Directions for this task: Repeat the records below exactly, leaving out every picture.

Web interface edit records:
--- START ---
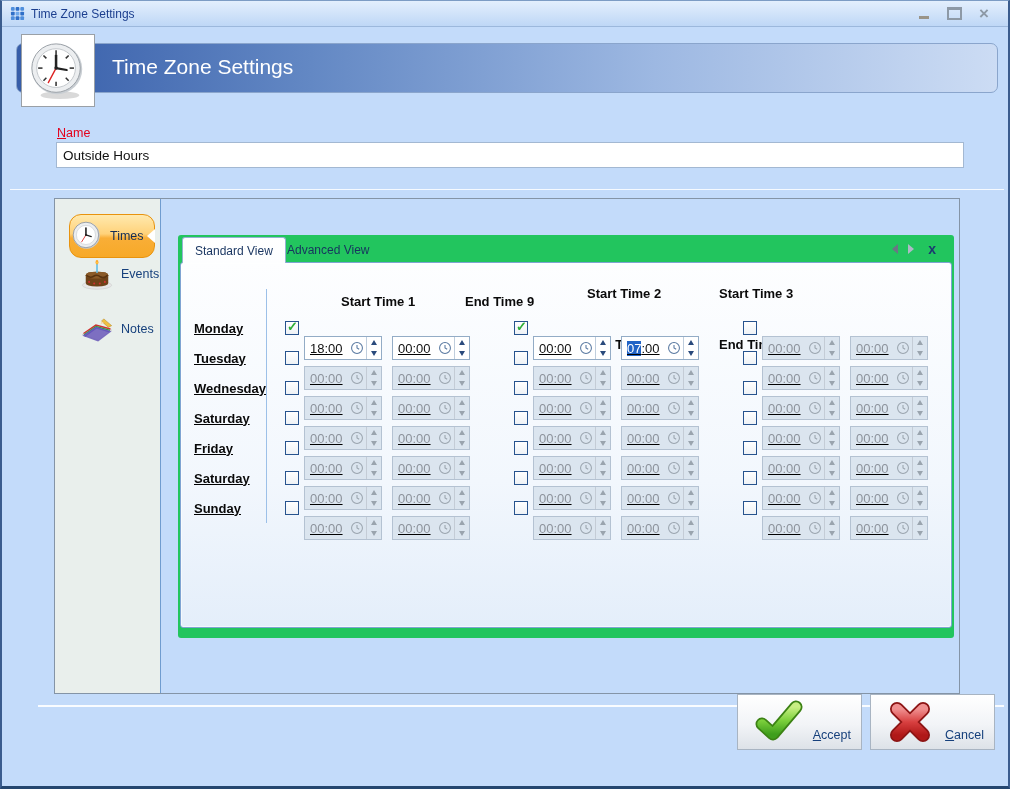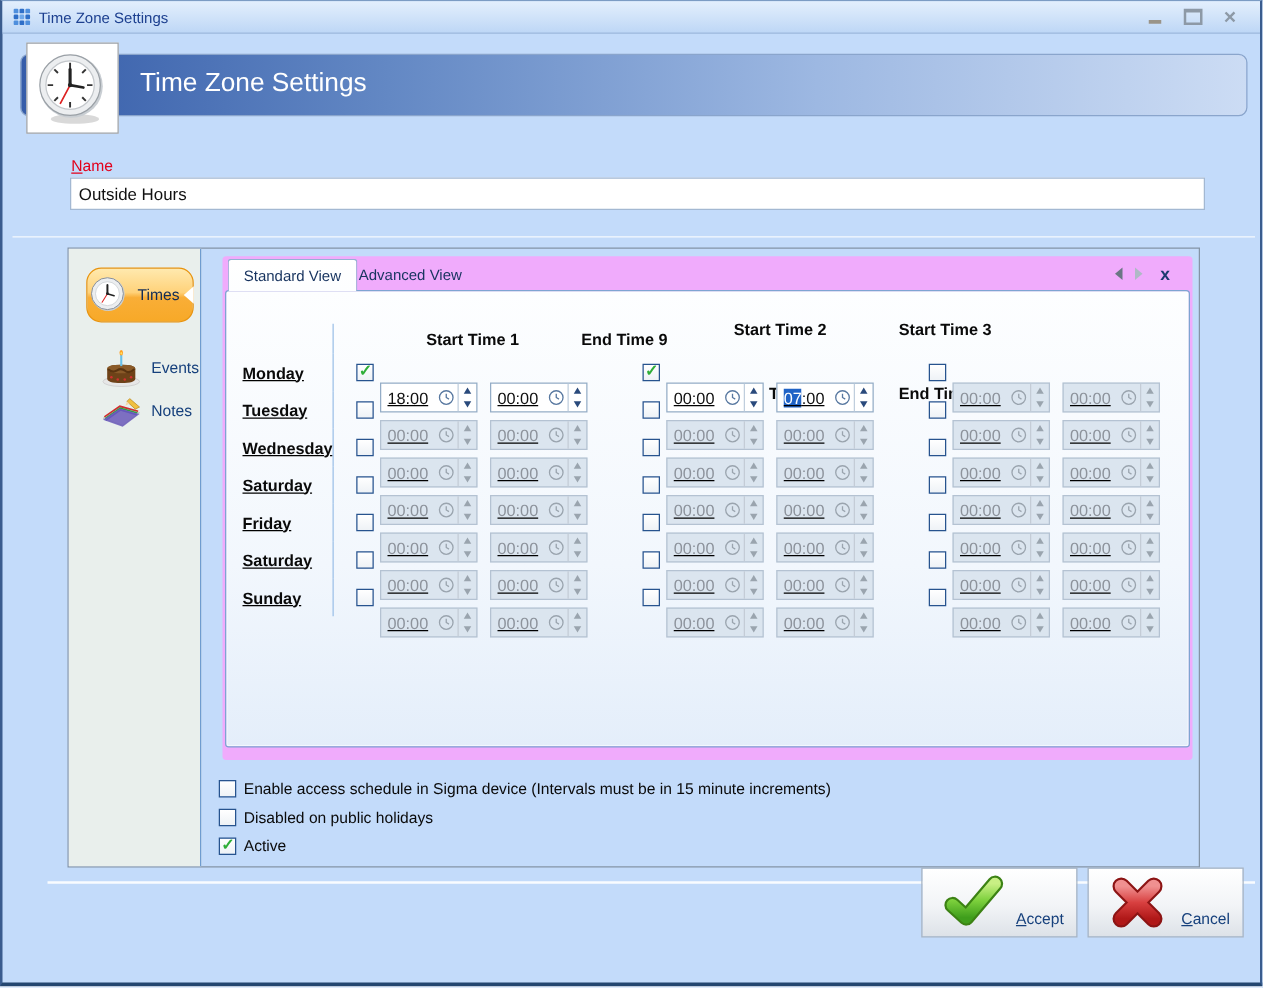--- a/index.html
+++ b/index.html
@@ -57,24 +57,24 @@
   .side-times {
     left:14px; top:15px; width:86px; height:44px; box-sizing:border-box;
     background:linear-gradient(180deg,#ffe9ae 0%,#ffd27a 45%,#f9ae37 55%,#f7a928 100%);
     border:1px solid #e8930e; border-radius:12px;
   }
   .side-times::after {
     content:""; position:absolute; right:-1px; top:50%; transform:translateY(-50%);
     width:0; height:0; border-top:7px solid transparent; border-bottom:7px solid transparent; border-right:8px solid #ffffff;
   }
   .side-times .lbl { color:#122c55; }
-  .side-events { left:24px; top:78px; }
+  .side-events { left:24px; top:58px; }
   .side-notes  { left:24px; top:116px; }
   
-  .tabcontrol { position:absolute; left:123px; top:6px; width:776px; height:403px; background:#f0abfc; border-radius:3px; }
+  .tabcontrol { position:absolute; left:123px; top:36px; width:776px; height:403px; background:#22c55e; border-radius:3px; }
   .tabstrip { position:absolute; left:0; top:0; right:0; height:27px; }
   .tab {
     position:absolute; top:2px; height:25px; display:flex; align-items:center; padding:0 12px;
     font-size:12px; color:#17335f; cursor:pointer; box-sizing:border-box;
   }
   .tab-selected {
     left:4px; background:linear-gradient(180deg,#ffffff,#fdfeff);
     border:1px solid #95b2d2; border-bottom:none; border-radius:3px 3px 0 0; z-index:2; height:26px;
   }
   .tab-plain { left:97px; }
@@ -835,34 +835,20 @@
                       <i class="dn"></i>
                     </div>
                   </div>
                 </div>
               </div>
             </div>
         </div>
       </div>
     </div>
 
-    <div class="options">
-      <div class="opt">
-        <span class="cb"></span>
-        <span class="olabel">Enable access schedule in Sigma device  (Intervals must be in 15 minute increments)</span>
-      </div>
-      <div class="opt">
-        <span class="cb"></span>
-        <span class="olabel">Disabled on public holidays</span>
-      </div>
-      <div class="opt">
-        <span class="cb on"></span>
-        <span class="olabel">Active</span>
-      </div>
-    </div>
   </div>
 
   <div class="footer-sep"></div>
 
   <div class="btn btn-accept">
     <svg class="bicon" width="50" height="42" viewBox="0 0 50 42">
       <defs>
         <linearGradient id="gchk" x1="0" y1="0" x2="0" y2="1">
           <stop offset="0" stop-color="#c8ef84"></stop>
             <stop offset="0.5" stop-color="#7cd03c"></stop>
--- END ---
Exercise output:
--- a/index.html
+++ b/index.html
@@ -57,24 +57,24 @@
   .side-times {
     left:14px; top:15px; width:86px; height:44px; box-sizing:border-box;
     background:linear-gradient(180deg,#ffe9ae 0%,#ffd27a 45%,#f9ae37 55%,#f7a928 100%);
     border:1px solid #e8930e; border-radius:12px;
   }
   .side-times::after {
     content:""; position:absolute; right:-1px; top:50%; transform:translateY(-50%);
     width:0; height:0; border-top:7px solid transparent; border-bottom:7px solid transparent; border-right:8px solid #ffffff;
   }
   .side-times .lbl { color:#122c55; }
-  .side-events { left:24px; top:78px; }
+  .side-events { left:24px; top:58px; }
   .side-notes  { left:24px; top:116px; }
   
-  .tabcontrol { position:absolute; left:123px; top:6px; width:776px; height:403px; background:#f0abfc; border-radius:3px; }
+  .tabcontrol { position:absolute; left:123px; top:36px; width:776px; height:403px; background:#22c55e; border-radius:3px; }
   .tabstrip { position:absolute; left:0; top:0; right:0; height:27px; }
   .tab {
     position:absolute; top:2px; height:25px; display:flex; align-items:center; padding:0 12px;
     font-size:12px; color:#17335f; cursor:pointer; box-sizing:border-box;
   }
   .tab-selected {
     left:4px; background:linear-gradient(180deg,#ffffff,#fdfeff);
     border:1px solid #95b2d2; border-bottom:none; border-radius:3px 3px 0 0; z-index:2; height:26px;
   }
   .tab-plain { left:97px; }
@@ -835,34 +835,20 @@
                       <i class="dn"></i>
                     </div>
                   </div>
                 </div>
               </div>
             </div>
         </div>
       </div>
     </div>
 
-    <div class="options">
-      <div class="opt">
-        <span class="cb"></span>
-        <span class="olabel">Enable access schedule in Sigma device  (Intervals must be in 15 minute increments)</span>
-      </div>
-      <div class="opt">
-        <span class="cb"></span>
-        <span class="olabel">Disabled on public holidays</span>
-      </div>
-      <div class="opt">
-        <span class="cb on"></span>
-        <span class="olabel">Active</span>
-      </div>
-    </div>
   </div>
 
   <div class="footer-sep"></div>
 
   <div class="btn btn-accept">
     <svg class="bicon" width="50" height="42" viewBox="0 0 50 42">
       <defs>
         <linearGradient id="gchk" x1="0" y1="0" x2="0" y2="1">
           <stop offset="0" stop-color="#c8ef84"></stop>
             <stop offset="0.5" stop-color="#7cd03c"></stop>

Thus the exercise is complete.